TASK REQUIREMENTS
(A) Copy the passage of the linear algebra review starting at "In which we" and ending at "characterization of eigenvalues.", swapping "course" for "class".
(B) According to the linear algebra review, under what condition is a matrix M called Hermitian?

EXCERPT TO READ
[Start of section]

CS294 Lecture 0: Linear Algebra Review

In which we review linear algebra prerequisites.

The following background from linear algebra will be sufficient for the sake of this course: to know what is an eigenvalue and an eigenvector, to know that real symmetric matrices have real eigenvalues and their real eigenvectors are orthogonal, and to know the variational characterization of eigenvalues.

1. Basic Definitions

If {x=a+ib} is a complex number, then we let {\bar x = a- ib} denote its conjugate. Note that a complex number {x} is real if and only if {x = \bar x}. If {M \in {\mathbb C}^{m \times n}} is a matrix, then {M^*} denotes the conjugate transpose of {M}, that is, {(M^*)_{i,j} = \overline{M_{j,i}}}. If the entries of {M} are real, then {M^* = M^T}, where {M^T} is the transpose of {M}, that is, the matrix such that {(M^T)_{i,j} = M_{j,i}}.

We say that a matrix {M} is Hermitian if {M = M^*}. In particular, real symmetric matrices are Hermitian.

If {{\bf x},{\bf y} \in {\mathbb C}^n} are two vectors, then their inner product is defined as

\displaystyle  \langle {\bf v},{\bf w} \rangle := {\bf v}^* {\bf w} = \sum_i \overline{v_i} \cdot w_i \ \ \ \ \ (1)

Notice that, by definition, we have {\langle {\bf v}, {\bf w} \rangle = (\langle {\bf w}, {\bf v} \rangle)^*} and {\langle {\bf v}, {\bf v} \rangle = || {\bf v} ||^2}. Note also that, for two matrices {A,B}, we have {(A \cdot B)^* = B^* \cdot A^*}, and that for every matrix {M} and every two vectors {{\bf x}}, {{\bf y}}, we have

\displaystyle  \langle M {\bf x} , {\bf y} \rangle = {\bf x}^* M^* {\bf y} = \langle {\bf x} , M^* {\bf y} \rangle

If {M\in {\mathbb C}^{n \times n}} is a square matrix, {\lambda \in {\mathbb C}} is a scalar, {{\bf v} \in {\mathbb C}^n - \{ {\bf {0}} \}} is a non-zero vector and we have

\displaystyle   M {\bf v} = \lambda {\bf v} \ \ \ \ \ (2)

then we say that {\lambda} is an eigenvalue of {M} and that {{\bf v}} is eigenvector of {M} corresponding to the eigenvalue {\lambda}.

[End of section]

DATA FOR ANALYSIS
[Start of section]

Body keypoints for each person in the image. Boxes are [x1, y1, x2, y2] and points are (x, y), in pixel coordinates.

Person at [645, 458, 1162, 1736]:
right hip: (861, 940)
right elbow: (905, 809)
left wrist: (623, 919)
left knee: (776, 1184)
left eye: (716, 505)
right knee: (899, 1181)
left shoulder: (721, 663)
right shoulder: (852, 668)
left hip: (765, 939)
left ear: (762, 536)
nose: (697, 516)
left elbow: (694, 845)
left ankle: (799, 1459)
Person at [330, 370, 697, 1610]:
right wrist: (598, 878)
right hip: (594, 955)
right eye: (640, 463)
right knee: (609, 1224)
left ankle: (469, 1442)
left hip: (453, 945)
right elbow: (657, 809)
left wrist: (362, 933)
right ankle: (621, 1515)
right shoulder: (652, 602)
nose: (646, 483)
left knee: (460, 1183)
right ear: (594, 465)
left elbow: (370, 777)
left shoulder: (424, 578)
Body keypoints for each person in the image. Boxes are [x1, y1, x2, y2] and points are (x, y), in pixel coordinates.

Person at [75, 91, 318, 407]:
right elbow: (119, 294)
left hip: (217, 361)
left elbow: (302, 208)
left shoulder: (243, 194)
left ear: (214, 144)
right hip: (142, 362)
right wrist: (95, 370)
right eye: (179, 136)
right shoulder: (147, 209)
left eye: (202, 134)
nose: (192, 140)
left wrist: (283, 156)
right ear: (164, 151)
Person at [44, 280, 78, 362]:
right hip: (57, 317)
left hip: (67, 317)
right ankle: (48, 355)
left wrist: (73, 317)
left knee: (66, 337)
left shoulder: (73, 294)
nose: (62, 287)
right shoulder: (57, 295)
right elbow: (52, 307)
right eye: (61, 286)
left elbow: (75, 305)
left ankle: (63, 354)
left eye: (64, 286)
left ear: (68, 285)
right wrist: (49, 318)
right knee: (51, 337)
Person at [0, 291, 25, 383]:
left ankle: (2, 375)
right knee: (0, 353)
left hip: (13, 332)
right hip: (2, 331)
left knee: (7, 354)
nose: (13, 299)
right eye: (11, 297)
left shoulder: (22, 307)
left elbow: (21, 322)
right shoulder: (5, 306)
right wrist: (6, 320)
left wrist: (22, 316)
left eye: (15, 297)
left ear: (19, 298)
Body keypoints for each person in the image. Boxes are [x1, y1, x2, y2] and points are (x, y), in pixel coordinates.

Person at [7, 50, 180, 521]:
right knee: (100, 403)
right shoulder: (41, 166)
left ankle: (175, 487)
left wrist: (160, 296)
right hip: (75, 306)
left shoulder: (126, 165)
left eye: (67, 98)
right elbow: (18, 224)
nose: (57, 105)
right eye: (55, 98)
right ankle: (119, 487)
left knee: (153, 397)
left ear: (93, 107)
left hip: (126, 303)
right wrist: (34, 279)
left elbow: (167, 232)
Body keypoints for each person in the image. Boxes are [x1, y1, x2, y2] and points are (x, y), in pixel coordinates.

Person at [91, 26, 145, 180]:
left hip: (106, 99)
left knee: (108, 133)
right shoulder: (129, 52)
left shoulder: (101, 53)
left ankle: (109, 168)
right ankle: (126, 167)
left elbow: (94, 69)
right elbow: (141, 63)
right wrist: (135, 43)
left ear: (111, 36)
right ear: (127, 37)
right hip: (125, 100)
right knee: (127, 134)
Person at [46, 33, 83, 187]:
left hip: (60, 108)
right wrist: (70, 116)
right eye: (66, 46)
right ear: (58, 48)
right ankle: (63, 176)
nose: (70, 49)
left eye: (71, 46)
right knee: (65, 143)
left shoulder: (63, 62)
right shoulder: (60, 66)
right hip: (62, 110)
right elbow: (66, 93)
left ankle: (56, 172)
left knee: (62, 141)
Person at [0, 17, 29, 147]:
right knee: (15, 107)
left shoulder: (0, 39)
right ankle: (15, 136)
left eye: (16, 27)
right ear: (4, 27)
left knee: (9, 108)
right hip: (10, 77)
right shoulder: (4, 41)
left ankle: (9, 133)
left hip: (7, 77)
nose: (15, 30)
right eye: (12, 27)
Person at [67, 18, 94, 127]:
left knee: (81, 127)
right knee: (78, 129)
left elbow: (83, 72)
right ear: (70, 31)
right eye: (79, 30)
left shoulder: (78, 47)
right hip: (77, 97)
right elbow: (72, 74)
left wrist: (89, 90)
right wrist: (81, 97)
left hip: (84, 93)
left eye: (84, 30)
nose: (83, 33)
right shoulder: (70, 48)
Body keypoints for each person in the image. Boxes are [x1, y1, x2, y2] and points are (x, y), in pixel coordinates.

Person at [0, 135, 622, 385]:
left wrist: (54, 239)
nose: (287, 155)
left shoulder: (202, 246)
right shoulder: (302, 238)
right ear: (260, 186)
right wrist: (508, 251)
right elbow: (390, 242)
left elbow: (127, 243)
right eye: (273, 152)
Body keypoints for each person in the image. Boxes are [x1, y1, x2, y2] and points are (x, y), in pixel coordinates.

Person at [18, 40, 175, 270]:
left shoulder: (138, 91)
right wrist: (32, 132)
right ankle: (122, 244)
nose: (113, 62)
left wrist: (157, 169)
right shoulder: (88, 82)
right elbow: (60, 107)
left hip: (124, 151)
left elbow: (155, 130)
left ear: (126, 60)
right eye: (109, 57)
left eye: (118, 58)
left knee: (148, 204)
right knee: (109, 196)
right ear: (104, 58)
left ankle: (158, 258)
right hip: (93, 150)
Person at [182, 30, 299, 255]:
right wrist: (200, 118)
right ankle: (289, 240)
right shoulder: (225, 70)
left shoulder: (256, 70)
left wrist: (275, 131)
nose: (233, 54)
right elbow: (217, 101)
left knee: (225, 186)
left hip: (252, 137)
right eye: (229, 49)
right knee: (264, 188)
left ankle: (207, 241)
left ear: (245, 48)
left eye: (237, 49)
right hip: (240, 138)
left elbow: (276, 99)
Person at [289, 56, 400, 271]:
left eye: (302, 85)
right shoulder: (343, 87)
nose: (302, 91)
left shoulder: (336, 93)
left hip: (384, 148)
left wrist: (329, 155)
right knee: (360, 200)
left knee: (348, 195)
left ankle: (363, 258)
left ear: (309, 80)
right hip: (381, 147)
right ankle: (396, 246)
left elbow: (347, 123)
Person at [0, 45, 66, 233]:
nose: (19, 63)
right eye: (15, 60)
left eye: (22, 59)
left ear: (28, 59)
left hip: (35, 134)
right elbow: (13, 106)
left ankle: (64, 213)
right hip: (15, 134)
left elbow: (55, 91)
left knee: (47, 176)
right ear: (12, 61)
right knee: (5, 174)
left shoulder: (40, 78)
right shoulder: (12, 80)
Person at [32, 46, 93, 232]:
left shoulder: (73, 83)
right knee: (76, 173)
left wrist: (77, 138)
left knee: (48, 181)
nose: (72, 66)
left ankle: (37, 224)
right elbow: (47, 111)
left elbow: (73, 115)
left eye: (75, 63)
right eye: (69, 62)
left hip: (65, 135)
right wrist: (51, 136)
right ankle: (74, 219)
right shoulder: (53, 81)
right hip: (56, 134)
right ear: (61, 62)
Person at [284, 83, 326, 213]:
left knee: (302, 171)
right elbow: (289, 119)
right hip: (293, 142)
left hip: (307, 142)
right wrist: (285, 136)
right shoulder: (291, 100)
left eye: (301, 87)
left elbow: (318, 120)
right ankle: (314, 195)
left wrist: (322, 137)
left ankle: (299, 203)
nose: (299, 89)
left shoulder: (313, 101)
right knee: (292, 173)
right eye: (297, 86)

[End of section]

EXERCISE RESULTS
(A)
In which we review linear algebra prerequisites.

The following background from linear algebra will be sufficient for the sake of this class: to know what is an eigenvalue and an eigenvector, to know that real symmetric matrices have real eigenvalues and their real eigenvectors are orthogonal, and to know the variational characterization of eigenvalues.

(B) When M equals its conjugate transpose, M = M*.